Bangladesh court upholds death sentence for convicted war criminal

By Ruma Paul

DHAKA (Reuters) - Bangladesh's Supreme Court on Monday upheld the death penalty for an Islamist leader over atrocities committed during the country's war of independence from Pakistan more than four decades ago.

In May last year, a special war crimes tribunal found Mohammad Kamaruzzaman, 62, an assistant secretary general of the Jamaat-e-Islami party, guilty of genocide and torture of unarmed civilians during the 1971 war.

The tribunals have delivered death sentences for two Jamaat leaders, including its party chief and former minister, Motiur Rahman Nizami, over the past week.

Violent protests over the trials are one of the main challenges facing Prime Minister Sheikh Hasina, who opened an inquiry into war crimes in 2010.

Defence lawyers said they would file a petition for a review but state prosecutors said a review was not an option.

"His death penalty was upheld by a majority decision of the Supreme Court," chief prosecutor Golam Arif Tipu told reporters outside the packed court amid tight security.

Veterans of the war were among hundreds gathered outside the court who cheered the verdict.

"We want the verdict to be implemented soon," Nasiruddin Yusuf, a filmmaker and war veteran, told reporters.

Jamaat called for another strike for Wednesday to protest against the verdict. A three-day strike is already underway in protest against the death sentence for the party chief.

On Monday, Jamaat activists smashed a dozen vehicles in Gazipur, on the outskirts of the capital, Dhaka, where several crude bombs went off.

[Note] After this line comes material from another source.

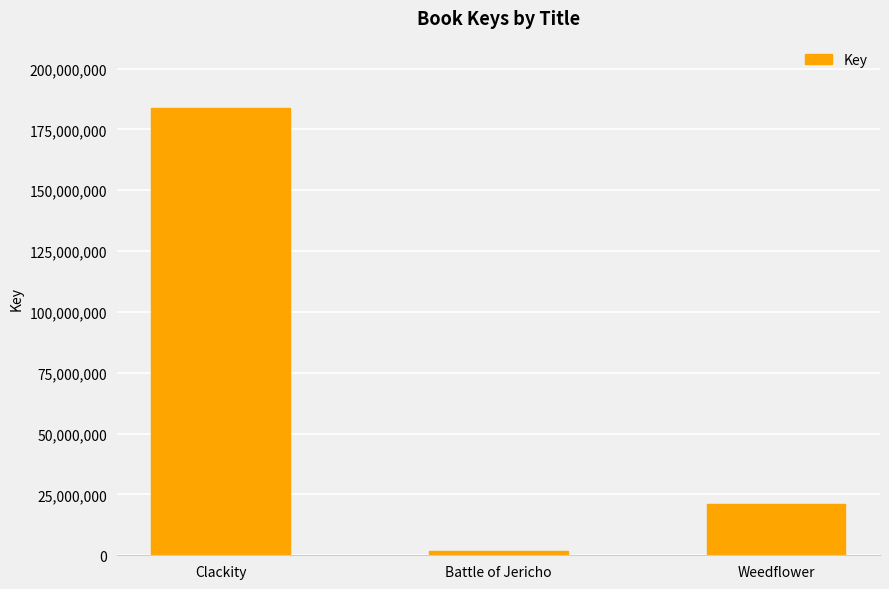

What value does the data have at Battle of Jericho?

1908095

In September, the Supreme Court commuted to life imprisonment a death sentence for another top Islamist leader, Delawar Hossain Sayedee, convicted for similar crimes.

An Islamist politician was hanged in December, the first war crimes execution in Bangladesh, after the Supreme Court overturned a life sentence imposed by the tribunals.

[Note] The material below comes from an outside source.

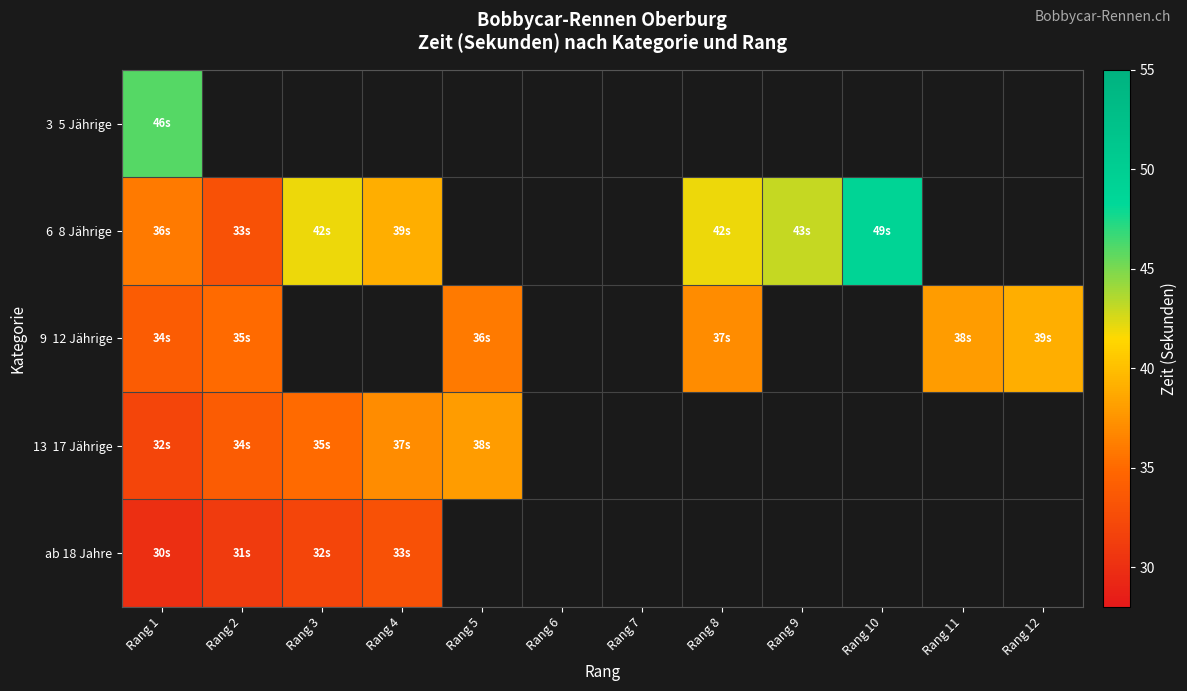

At how many categories does at least one series exceed 32?

10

The tribunals have angered Islamists who call them a politically motivated bid to persecute the leadership of Jamaat and weaken the opposition.

More than 200 people were killed in clashes last year, most of them Islamist party activists and members of security forces.

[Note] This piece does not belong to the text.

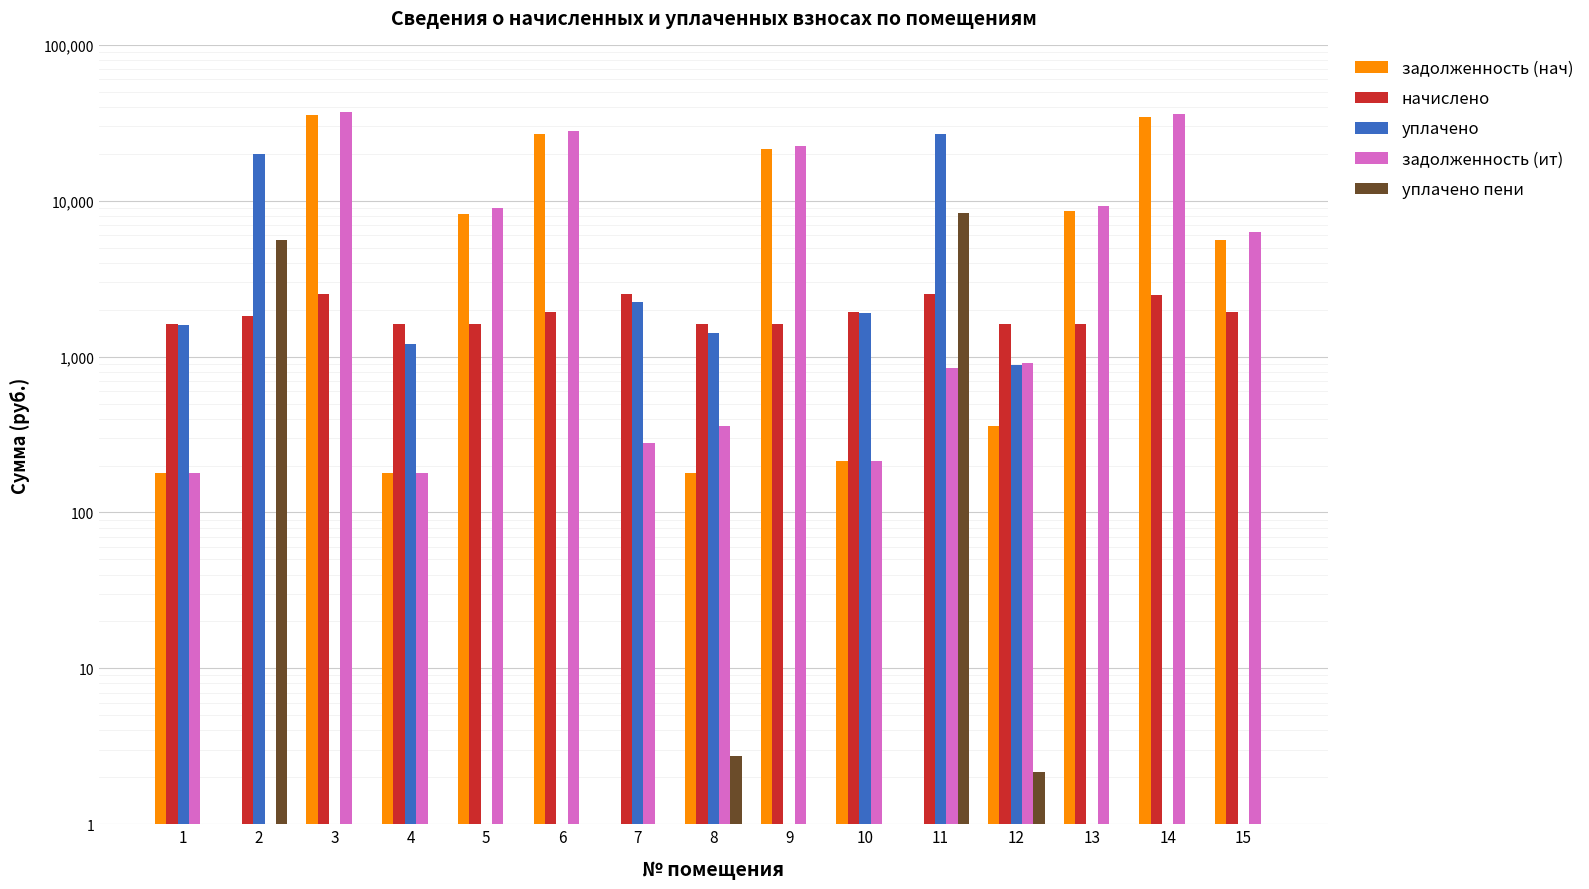

Which category has the highest value in the задолженность (ит) series?

3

International human rights groups say the tribunal's procedures fall short of international standards.

The government denies such charges.

What was East Pakistan at the end of British rule in 1947 broke away into independent Bangladesh in 1971 after a war between Bangladeshi nationalists, backed by India, and Pakistani forces. About three million people were killed in the war.

Some factions in Bangladesh, including the Jamaat, opposed the break with Pakistan, but the party denies accusations that its leaders committed murder, rape and torture.